Japanese police to charge scammers with crypto mining without consent

The investigators believe that the case involving crypto mining is a violation of the law banning the use of computer viruses.

In a joint investigation, Police departments in Japanese cities of Chiba, Kanagawa, and Tochigi are probing a cryptocurrency mining scam involving three individuals including a web designer who used personal computer devices of unsuspecting users to mine Monero coins without their consent.

According to a report from the Japanese local news website Mainichi, the suspects set up fake websites with a malicious Javascript code provided by Coinhive, a company that provides cryptocurrency miner and sends any coins mined to the browser of the websites’ owner. Those who visited those sites had the mining code installed on their system without their permission or “clear notices about mining.”

So far, the Yokohama Summary Court has ordered the web designer to pay 100,000 yen ($904 – €767) for illegally placing computer virus in 2017. However, one of the alleged culprits claimed that it was not a virus but an online advertisement distribution campaign.

The case will be heard in the Yokohama District Court. The investigators believe that the case is a violation of the law banning the use of computer viruses and first of its kind in Japan if the defendants are charged with illegal cryptocurrency mining.

It was just yesterday when Amazon Fire TV and Fire TV Stick devices were found infected with Coinhive code to mine Monero cryptocurrency. Moreover, YouTubeBlackberry, Jenkins servers, thousands of government website, Android smartphones and Smart TVs were found infected with Coinhive code.

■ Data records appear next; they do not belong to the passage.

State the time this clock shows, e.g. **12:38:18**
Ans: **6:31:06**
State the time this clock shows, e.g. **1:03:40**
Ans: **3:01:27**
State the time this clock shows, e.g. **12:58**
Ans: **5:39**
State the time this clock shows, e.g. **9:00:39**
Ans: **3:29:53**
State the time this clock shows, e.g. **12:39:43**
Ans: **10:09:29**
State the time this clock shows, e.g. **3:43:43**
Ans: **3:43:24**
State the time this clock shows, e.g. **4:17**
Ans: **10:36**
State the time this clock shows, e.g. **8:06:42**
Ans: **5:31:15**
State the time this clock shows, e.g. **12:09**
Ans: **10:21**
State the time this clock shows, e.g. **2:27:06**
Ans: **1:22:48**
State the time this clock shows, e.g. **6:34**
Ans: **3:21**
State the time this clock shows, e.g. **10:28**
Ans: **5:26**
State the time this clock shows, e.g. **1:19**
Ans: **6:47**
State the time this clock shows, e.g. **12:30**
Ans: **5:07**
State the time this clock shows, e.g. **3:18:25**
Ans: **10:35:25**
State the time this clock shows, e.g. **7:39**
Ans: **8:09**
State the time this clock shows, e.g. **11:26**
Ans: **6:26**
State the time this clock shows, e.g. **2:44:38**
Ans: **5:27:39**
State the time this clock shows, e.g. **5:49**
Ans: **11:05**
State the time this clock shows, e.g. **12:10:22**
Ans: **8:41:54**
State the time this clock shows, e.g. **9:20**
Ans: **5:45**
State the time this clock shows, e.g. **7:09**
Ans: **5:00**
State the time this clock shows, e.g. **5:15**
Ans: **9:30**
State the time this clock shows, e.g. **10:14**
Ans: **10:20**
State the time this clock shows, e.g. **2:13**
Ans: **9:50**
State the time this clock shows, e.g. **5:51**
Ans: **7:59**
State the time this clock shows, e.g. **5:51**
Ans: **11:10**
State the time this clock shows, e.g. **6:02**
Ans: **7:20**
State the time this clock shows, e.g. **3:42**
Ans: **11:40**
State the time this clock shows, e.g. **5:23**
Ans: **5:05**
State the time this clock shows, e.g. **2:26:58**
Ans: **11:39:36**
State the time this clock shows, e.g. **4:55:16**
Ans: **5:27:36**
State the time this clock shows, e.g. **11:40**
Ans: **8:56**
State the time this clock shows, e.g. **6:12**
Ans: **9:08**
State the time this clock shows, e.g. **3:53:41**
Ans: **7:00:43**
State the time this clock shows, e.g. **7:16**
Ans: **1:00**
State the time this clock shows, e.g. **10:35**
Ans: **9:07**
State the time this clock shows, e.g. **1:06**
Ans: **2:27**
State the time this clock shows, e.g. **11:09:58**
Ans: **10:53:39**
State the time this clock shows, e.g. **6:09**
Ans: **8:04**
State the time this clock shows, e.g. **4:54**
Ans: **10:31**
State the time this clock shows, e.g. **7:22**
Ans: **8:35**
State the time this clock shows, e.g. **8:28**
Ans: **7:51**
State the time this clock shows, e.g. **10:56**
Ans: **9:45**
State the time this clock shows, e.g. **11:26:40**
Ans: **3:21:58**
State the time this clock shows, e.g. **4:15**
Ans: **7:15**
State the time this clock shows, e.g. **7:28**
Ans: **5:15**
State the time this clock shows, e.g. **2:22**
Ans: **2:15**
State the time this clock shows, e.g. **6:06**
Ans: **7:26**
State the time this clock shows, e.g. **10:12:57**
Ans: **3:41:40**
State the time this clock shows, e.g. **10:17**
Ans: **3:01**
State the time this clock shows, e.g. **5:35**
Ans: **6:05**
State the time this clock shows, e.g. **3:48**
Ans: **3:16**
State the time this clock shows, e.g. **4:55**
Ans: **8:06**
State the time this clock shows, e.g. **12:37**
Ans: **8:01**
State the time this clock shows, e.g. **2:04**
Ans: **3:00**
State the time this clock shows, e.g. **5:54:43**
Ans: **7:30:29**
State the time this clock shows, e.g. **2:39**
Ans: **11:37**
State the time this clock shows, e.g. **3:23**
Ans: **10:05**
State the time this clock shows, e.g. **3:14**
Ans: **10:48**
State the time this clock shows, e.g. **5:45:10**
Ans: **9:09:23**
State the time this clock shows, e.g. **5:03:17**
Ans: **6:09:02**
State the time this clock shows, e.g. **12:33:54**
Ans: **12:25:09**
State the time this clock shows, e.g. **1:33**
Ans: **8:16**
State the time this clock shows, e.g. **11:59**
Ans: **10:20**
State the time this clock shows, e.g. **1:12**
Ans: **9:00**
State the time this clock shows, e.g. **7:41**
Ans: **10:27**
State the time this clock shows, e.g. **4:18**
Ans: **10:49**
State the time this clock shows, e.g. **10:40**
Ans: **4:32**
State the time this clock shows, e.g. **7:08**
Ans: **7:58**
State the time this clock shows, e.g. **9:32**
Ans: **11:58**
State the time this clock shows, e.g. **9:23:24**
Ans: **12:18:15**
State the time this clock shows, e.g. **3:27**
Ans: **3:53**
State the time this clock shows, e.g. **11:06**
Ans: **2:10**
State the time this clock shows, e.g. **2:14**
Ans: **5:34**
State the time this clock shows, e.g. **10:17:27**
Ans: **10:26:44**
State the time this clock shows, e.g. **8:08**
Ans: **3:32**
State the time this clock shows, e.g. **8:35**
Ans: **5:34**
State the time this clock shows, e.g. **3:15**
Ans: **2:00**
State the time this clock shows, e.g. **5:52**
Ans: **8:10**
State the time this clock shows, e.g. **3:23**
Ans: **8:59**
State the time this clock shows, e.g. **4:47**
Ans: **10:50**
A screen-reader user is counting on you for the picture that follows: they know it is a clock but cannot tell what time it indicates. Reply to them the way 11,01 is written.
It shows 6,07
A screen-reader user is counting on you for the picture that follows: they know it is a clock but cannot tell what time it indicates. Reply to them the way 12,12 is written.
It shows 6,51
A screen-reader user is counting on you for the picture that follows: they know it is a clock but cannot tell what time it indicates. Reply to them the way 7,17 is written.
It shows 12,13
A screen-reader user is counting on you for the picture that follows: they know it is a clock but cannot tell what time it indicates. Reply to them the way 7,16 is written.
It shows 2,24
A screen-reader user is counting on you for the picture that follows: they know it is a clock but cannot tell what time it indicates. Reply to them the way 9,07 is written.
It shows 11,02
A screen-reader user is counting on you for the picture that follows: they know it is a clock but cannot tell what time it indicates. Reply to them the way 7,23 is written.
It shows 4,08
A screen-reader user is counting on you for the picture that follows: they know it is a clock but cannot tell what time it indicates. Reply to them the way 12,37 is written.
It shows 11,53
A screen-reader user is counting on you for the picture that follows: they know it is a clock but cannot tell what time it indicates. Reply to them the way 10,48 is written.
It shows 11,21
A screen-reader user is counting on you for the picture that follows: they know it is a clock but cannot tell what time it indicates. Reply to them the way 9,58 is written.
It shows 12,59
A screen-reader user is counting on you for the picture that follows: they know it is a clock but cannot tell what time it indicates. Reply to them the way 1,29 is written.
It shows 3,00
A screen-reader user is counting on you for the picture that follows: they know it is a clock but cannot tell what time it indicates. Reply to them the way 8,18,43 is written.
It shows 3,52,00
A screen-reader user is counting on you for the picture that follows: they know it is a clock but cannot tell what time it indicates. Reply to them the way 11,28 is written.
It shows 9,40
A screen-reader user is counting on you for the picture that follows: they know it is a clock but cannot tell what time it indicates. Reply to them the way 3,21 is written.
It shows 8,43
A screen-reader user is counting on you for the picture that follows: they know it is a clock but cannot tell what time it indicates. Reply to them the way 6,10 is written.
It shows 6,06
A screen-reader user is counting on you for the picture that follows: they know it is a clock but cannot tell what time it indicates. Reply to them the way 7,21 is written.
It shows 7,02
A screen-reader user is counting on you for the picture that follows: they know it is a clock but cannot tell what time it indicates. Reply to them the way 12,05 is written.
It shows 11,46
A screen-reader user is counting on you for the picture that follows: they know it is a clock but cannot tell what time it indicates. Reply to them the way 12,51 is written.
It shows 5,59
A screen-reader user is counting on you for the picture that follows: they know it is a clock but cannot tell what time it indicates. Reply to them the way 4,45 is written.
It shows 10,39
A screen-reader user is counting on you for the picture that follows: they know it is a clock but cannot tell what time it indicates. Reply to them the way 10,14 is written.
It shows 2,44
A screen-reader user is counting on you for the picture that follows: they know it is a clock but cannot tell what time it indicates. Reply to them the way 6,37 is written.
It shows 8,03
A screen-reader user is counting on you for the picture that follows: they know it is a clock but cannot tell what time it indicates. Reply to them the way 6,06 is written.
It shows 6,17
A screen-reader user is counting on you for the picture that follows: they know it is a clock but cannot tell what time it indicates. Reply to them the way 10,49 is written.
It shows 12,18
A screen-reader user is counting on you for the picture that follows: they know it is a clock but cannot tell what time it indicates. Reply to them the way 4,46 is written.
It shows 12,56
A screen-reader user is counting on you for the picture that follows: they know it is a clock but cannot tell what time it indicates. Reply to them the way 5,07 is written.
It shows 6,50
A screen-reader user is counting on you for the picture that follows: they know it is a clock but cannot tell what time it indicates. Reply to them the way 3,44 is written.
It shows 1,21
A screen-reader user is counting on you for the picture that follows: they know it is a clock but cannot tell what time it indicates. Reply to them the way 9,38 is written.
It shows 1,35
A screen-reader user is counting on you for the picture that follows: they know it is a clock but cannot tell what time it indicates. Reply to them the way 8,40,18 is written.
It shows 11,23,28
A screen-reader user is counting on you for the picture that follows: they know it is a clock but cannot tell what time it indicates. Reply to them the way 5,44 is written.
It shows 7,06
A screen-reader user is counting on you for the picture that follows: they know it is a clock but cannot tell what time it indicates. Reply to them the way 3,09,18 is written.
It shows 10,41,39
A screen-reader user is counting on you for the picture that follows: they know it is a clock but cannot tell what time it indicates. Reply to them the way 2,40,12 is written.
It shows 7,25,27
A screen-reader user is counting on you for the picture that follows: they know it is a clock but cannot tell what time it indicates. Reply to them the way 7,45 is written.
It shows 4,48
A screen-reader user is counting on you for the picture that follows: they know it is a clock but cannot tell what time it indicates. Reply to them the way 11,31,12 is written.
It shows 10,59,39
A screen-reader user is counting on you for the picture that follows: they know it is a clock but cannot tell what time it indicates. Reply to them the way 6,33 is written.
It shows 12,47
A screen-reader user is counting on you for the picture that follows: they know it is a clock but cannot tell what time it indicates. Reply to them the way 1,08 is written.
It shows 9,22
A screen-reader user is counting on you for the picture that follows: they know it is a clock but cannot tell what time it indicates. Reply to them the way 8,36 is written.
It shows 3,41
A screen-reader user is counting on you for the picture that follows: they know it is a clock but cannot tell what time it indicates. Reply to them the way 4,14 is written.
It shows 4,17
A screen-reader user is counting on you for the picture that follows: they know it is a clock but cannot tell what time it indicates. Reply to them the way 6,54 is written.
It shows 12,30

Crypto mining is a legitimate process to obtain cryptocurrencies but cryptojacking is a relatively new, yet illegal method of mining cryptocurrencies, in which cybercriminals exploit a targeted device including PCs and smartphones without user’s knowledge and consent to mine coins by using its computing power (CPU).

This not only slows down its performance but also increase energy bills substantially and in some cases, cryptojacking has also physically damaged smartphones. Therefore, IT security researchers are citing it as the latest security threat to devices. For instance, Cloudflare once considered cryptojacking same as infecting someone with a malware.

According to CheckPoint’s report, 55% of organizations globally have fall victim to cryptojacking, which is concerning since most businesses and online users are unaware of how cryptojacking works or how they could secure themselves against it.